There has been a lot of buzz recently about how President-Elect Obama might carry the online momentum created during his campaign into the White House with him come January 2009. Taking a step in that direction, the President-Elect announced this week that he may alter the traditional method of delivering the Presidential Weekly Radio Address.
As the Washington Post’s Jose Antonio Vargas reported yesterday in The YouTube Presidency:
President-elect Obama will record the weekly Democratic address not just on radio but also on video — a first. The address, typically four minutes long, will be turned into a YouTube video and posted on Obama’s transition site, Change.gov, once the radio address is made public on Saturday morning.
According to Mike Allen, who writes Politico.com’s Playbook, the Obama-Biden transition stated on Friday that “No President-elect or President has ever turned the radio address into a multi-media opportunity before.”
Actually, that’s not true. All of President George W. Bush’s radio addresses have been published weekly since January 27, 2001 and available via WhiteHouse.gov on the White House Radio page. In addition, President Bush has delivered several LIVE radio addresses, many of which included a webcast, audio, photos and on demand video post event.
- September 11, 2004 from the Oval Office
- September 3, 2005 from the Rose Garden
- December 17, 2005 from the Roosevelt Room
- November 4, 2006 from Mile High Coffee shop in Englewood, Colorado
On a related note, Mrs. Laura Bush became the first First Lady to deliver an entire Presidential Radio Address when she spoke to the nation from Prairie Chapel Ranch in Crawford, Texas on November 17, 2001. She gave another radio address from the headquarters of Radio Free Europe in Prague, Czech Republic May 21, 2002 to discuss Afghanistan and again, most recently, on February 1, 2008 from her office in the East Wing of the White House to highlight the importance of heart health during American Heart Month.
In July 2005, as White House Internet Director, I worked with our web team and Apple to create a “room” in iTunes to house all White House Podcasts, starting with President Bush’s Weekly Radio Address in both English and Spanish.
We built it out further in September 2005 to include audio from all of the President’s public remarks, events and White House press briefings. We also added video such as State of the Union speeches and Presidential Addresses to the Nation.
At the time, washingtonpost.com’s Robert MacMillan wrote about the new WhiteHouse.gov feature in The Paradox of Podcasting:
I don’t know any other word to use besides “mainstream” when I hear from the White House that President Bush’s radio addresses will be offered via podcast. … Not only that, the White House has created RSS feeds for the radio addresses in English and Spanish. That means that anyone who wants to can sign up to receive the information through their RSS readers along with news and other Web site updates that offer this service. … Regardless of the current brouhaha over what that vision is, it might be possible to classify the Bush White House as jumping ahead of the curve on technology.

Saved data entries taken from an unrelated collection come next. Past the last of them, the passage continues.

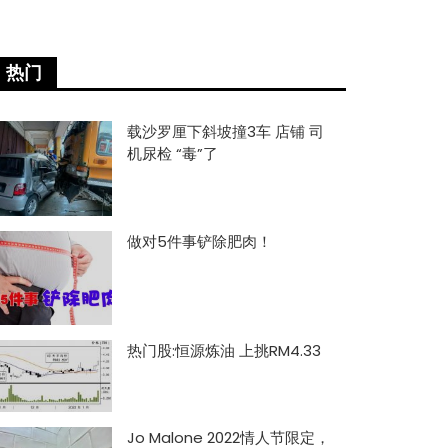
热门
载沙罗厘下斜坡撞3车 店铺 司
机尿检 “毒”了
做对5件事铲除肥肉！
热门股:恒源炼油 上挑RM4.33
Jo Malone 2022情人节限定，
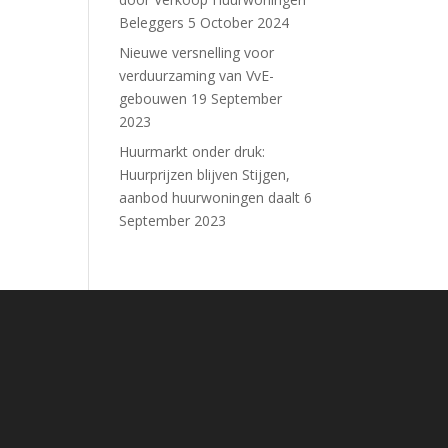
Beleggers
5 October 2024
Nieuwe versnelling voor
verduurzaming van VvE-
gebouwen
19 September
2023
Huurmarkt onder druk:
Huurprijzen blijven Stijgen,
aanbod huurwoningen daalt
6
September 2023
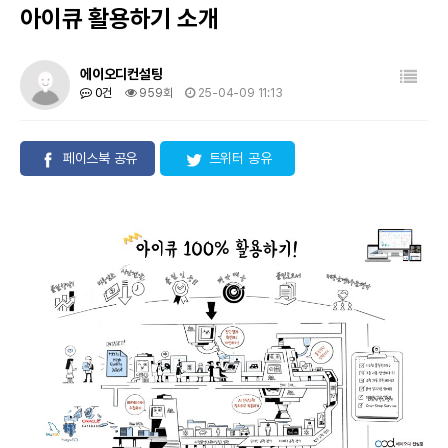
아이큐 활용하기 소개
목록
에이오디컨설팅
0건
959회
25-04-09 11:13
페이스북 공유
트위터 공유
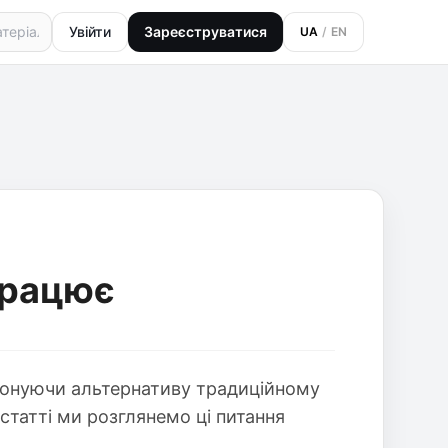
Увійти
Зареєструватися
UA
/
EN
 працює
опонуючи альтернативу традиційному
й статті ми розглянемо ці питання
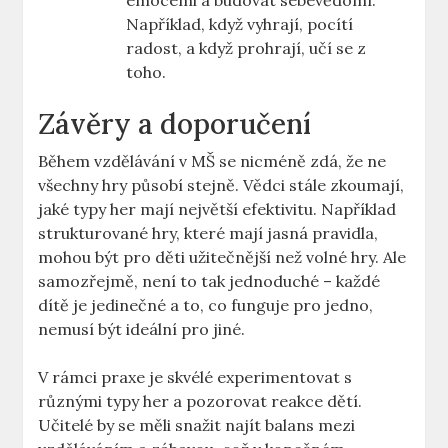
emocemi a budovat sebevědomí.
Například, když vyhrají, pocítí
radost, a když prohrají, učí se z
toho.
Závěry a doporučení
Během vzdělávání v MŠ se nicméně zdá, že ne
všechny hry působí stejně. Vědci stále zkoumají,
jaké typy her mají největší efektivitu. Například
strukturované hry, které mají jasná pravidla,
mohou být pro děti užitečnější než volné hry. Ale
samozřejmě, není to tak jednoduché – každé
dítě je jedinečné a to, co funguje pro jedno,
nemusí být ideální pro jiné.
V rámci praxe je skvélé experimentovat s
různými typy her a pozorovat reakce dětí.
Učitelé by se měli snažit najít balans mezi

During this Golden Age of Radio, FDR envisioned American families huddled around the radio in homes around the country listening to the voice of their President providing them assurance and comfort as the nation struggled to endure the trials of The Great Depression.
Today, the president typically records the radio address on Friday in the Cabinet Room with audio broadcast and web transcript publication embargoed until 10:06 AM EST Saturday morning. Originally, that time was chosen because the five minute national news reports aired at 10 AM, with the address immediately following. To honor that past tradition, we usually published the content on the White House staging servers before we went home on Friday night, and set the pages to auto-publish on Saturday at the appointed time.
Using video is an interesting — and definitely more modern approach, but I think it defeats the spirit and purpose of a “radio” address. There’s a big difference between audio and video presentations. Anyone who has ever set the tuner to AM to hear a local talkshow, subscribed to XM Radio, enjoyed the long form style of C-SPAN Radio coverage, National Public Radio reporting or the CBS Sunday Morning’s use of ambient sound during the nature segment can certainly appreciate the nuance of the medium.
How will President Obama’s radio address differ from any other Presidential webcast or televised speech he gives? Will it lessen the value of other White House addresses to the nation, like those typically delivered from the Oval Office? What about the fact that it might be in YouTube as opposed to just on WhiteHouse.gov (assuming E-Gov policies are changed to allow it)?